The argument was hardly a cakewalk for petitioner, however, as many members of the Court pushed Pamela Karlan of the Stanford Supreme Court Litigation Clinic to explain why an employee like Whitman should not have to first exhaust his administrative remedies before seeking relief in court. Justice Breyer suggested that perhaps what would make the most sense is to allow judicial review of an employee’s constitutional claims in such a situation, but only after the employee has taken all the steps within his power to receive relief through the administrative process. In this case, Justice Breyer explained, the employee could have grieved his claim pursuant to the process established by his collective bargaining agreement, by informally bringing his complaint to the attention of his supervisor and facility manager. Whitman could then have requested his union to arbitrate the claim should he receive no satisfactory remedy through the informal process. At that stage, Justice Breyer suggested, an employee like Whitman could bring his claim in federal could were the union to refuse to arbitrate his claim. Although Professor Karlan responded that such an exhaustion requirement would have to be “written into” the statute, a number of the Justices appeared comfortable with imposing such a common law exhaustion requirement given the benefits of such a scheme. For example, Justice Ginsburg suggested that Whitman’s claim – which revolved around allegedly unconstitutional drug testing – was precisely the kind of dispute “that would have been handled” by the administrative process.

Imposing an exhaustion requirement may also satisfy other members of the Court who clearly felt uncomfortable with petitioner’s argument that even though the CSRA requires federal employees with claims that arise from “major” adverse actions to exhaust their claims before seeking review, employees with claims that arise from non-major actions can go straight to court simply because Congress failed to explicitly impose an exhaustion requirement. Justice Roberts explained that he struggled to accept that notion, and Justice Kennedy suggested that the results of that proposed regime would be “anomalous.”

Only Justice O’Connor expressed any reservations about imposing an exhaustion scheme, doing so on the ground that the government argued below that the CSRA bars constitutional claims – not that it requires exhaustion. Two questions asked by Justice O’Connor revealed her concern that by failing to brief or argue exhaustion below, the Solicitor General might not be able to belatedly argue for exhaustion now.

Thus, neither petitioner nor respondent are likely to walk away with a complete victory. By conceding that federal employees may seek judicial review of their constitutional claims in district court whenever their union fails to grieve the claim, the government has opened the door for the Court to rule on behalf of Whitman on the ultimate issue. At the same time, the Court’s overwhelming interest in some sort of exhaustion requirement may mean that even if federal employees can eventually receive review, they have to jump through a number of administrative hoops first.

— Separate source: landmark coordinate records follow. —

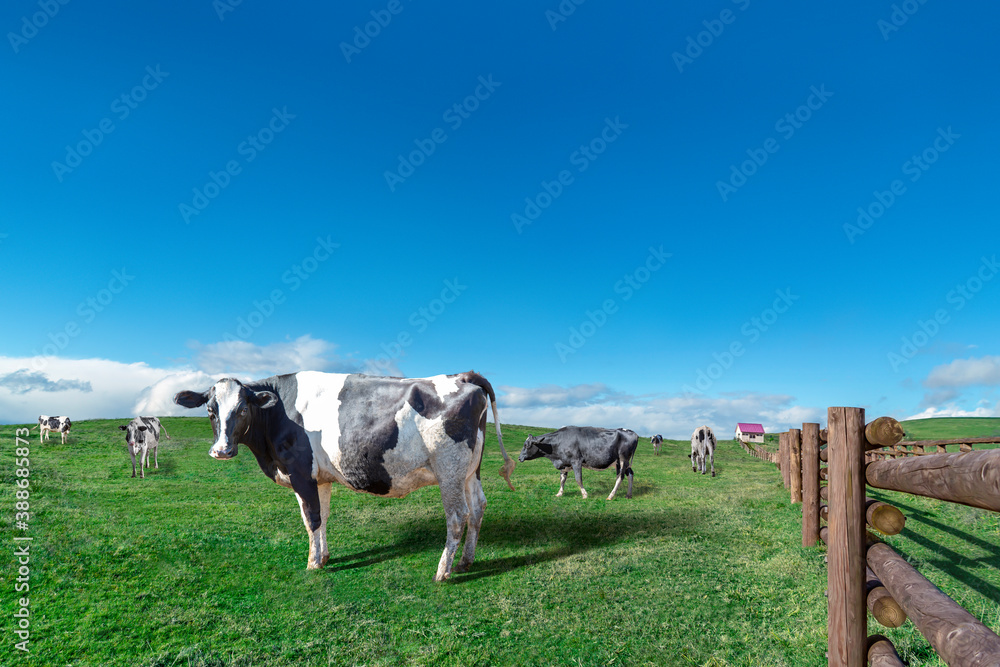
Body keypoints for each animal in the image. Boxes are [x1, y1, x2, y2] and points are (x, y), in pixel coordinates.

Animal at [174, 370, 516, 580]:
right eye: (210, 410)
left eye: (243, 409)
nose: (222, 450)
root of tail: (463, 376)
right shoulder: (320, 478)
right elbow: (323, 517)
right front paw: (324, 556)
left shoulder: (300, 473)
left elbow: (311, 519)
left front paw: (313, 564)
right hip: (470, 471)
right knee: (478, 508)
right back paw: (465, 562)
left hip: (449, 470)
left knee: (458, 516)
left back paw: (442, 572)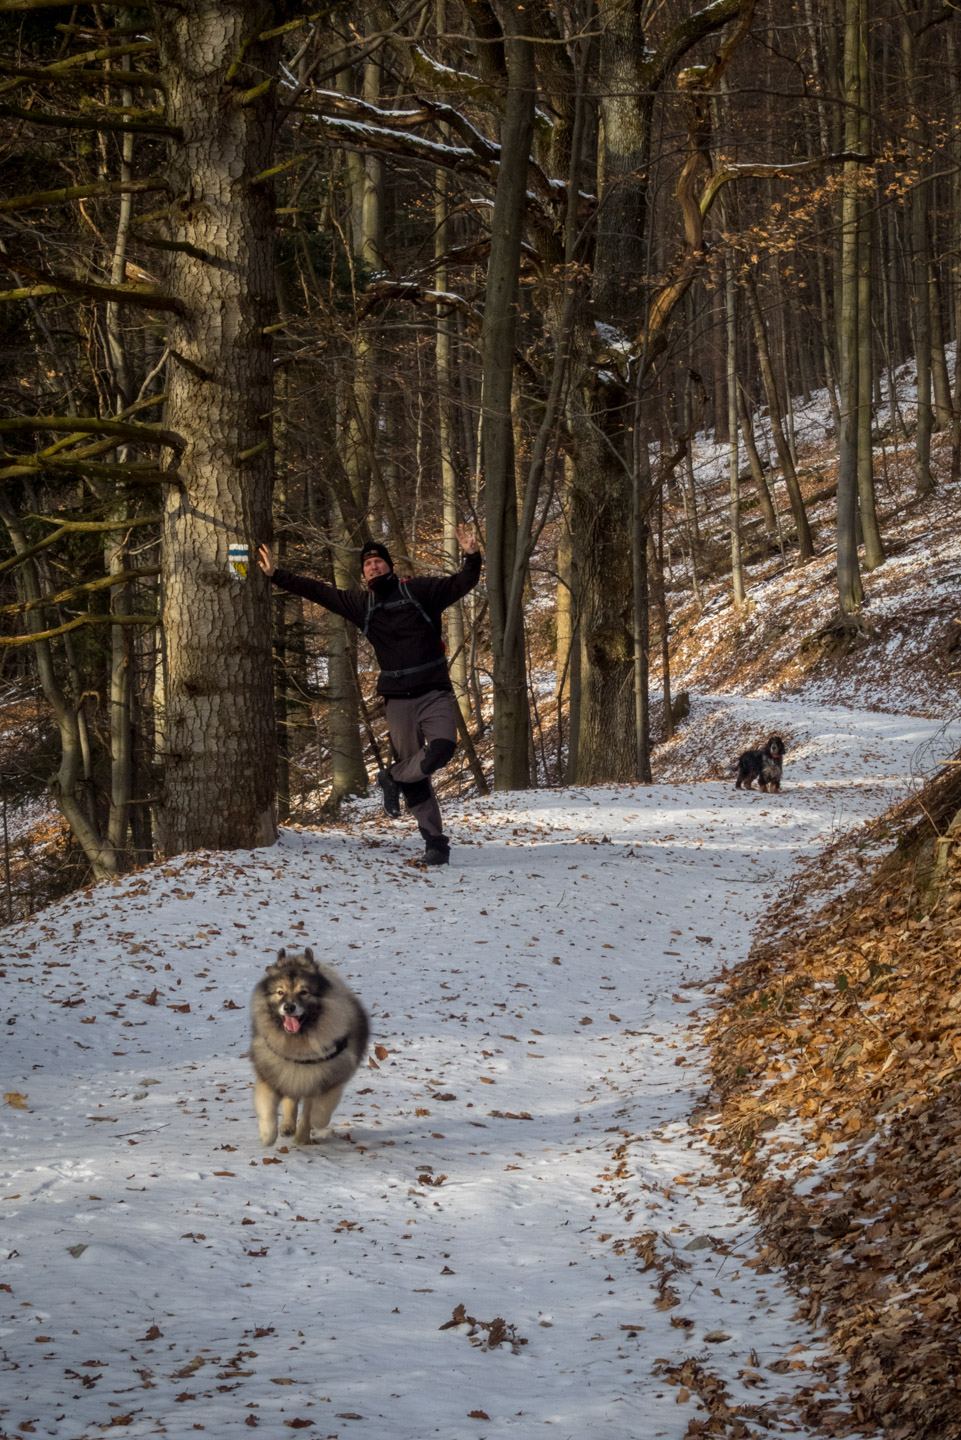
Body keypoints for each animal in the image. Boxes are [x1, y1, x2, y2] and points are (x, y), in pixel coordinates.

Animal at [247, 944, 368, 1146]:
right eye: (280, 992)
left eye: (303, 992)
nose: (289, 1007)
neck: (298, 1043)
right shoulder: (274, 1073)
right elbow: (268, 1109)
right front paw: (267, 1135)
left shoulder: (325, 1080)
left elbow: (316, 1113)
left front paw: (308, 1131)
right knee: (290, 1101)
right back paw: (287, 1126)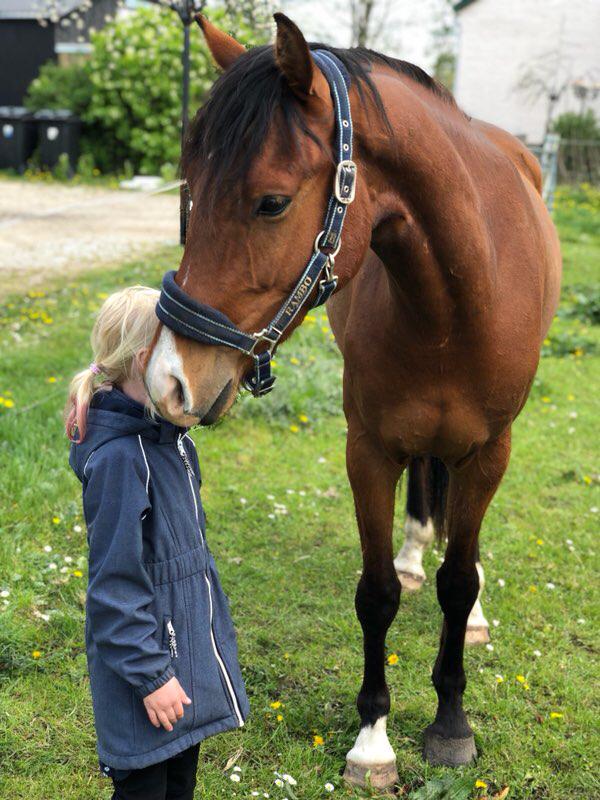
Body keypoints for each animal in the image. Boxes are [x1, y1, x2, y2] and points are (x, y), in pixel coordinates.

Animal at [144, 14, 564, 792]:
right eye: (189, 193)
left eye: (272, 202)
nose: (170, 381)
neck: (454, 303)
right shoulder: (367, 449)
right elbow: (377, 593)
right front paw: (373, 741)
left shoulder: (489, 450)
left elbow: (457, 582)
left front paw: (450, 724)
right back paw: (415, 548)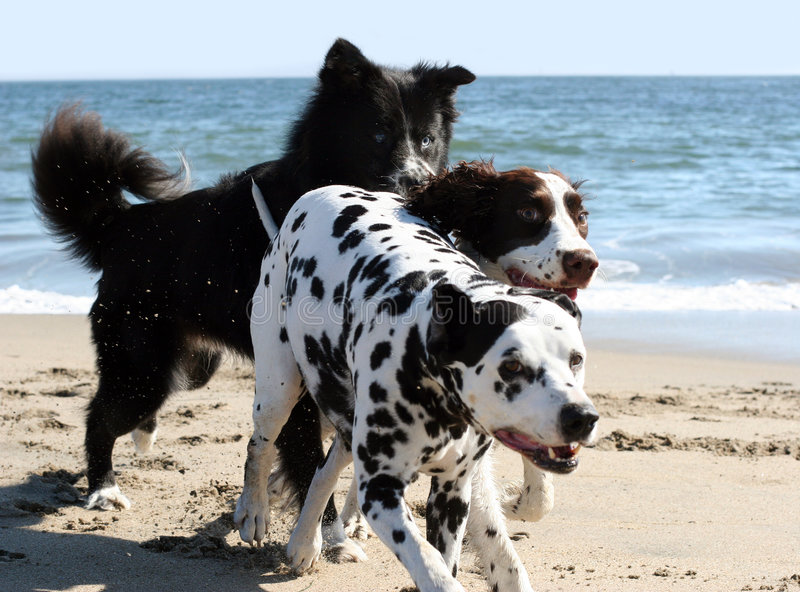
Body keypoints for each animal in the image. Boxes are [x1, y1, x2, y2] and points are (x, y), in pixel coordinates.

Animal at [32, 37, 476, 512]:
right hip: (142, 364)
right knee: (100, 416)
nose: (418, 184)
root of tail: (122, 223)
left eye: (427, 139)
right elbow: (310, 463)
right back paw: (103, 488)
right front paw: (322, 525)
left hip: (190, 364)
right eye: (378, 135)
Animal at [238, 179, 600, 592]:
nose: (580, 418)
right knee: (260, 445)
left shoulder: (453, 492)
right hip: (277, 389)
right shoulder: (381, 492)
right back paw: (253, 510)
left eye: (575, 359)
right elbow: (430, 564)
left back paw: (304, 540)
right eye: (511, 365)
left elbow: (448, 557)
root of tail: (316, 194)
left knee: (324, 470)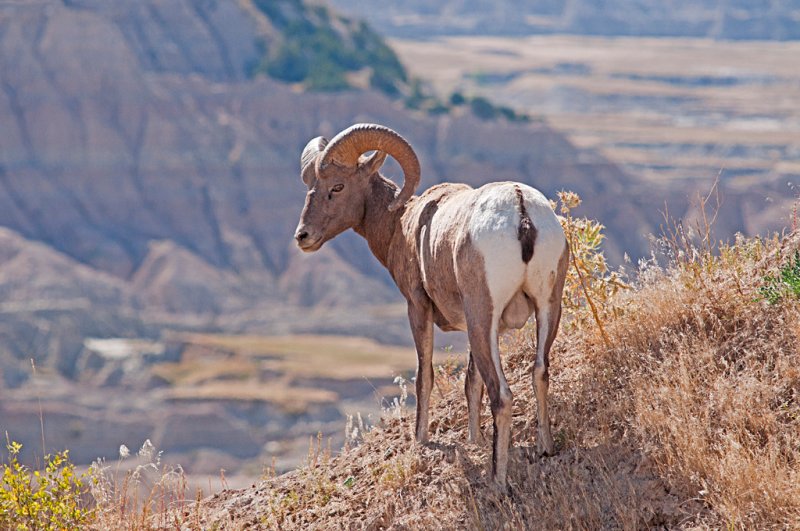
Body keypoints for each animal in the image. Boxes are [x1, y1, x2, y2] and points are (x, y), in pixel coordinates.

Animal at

The real question mark in this case will be what the Court decides to do with Whitman’s statutory claim. On the one hand, Justice Breyer’s questioning suggested that he saw little difference between the constitutional and statutory claims, and that both ought to receive judicial review so long as properly exhausted. On the other hand, Justice Roberts at least asked the parties to explain whether the two claims should be treated differently, leaving open the possibility that the Court may read the CSRA to preclude judicial review of an employee’s statutory claims in such a scenario, even if the constitutional claim can proceed.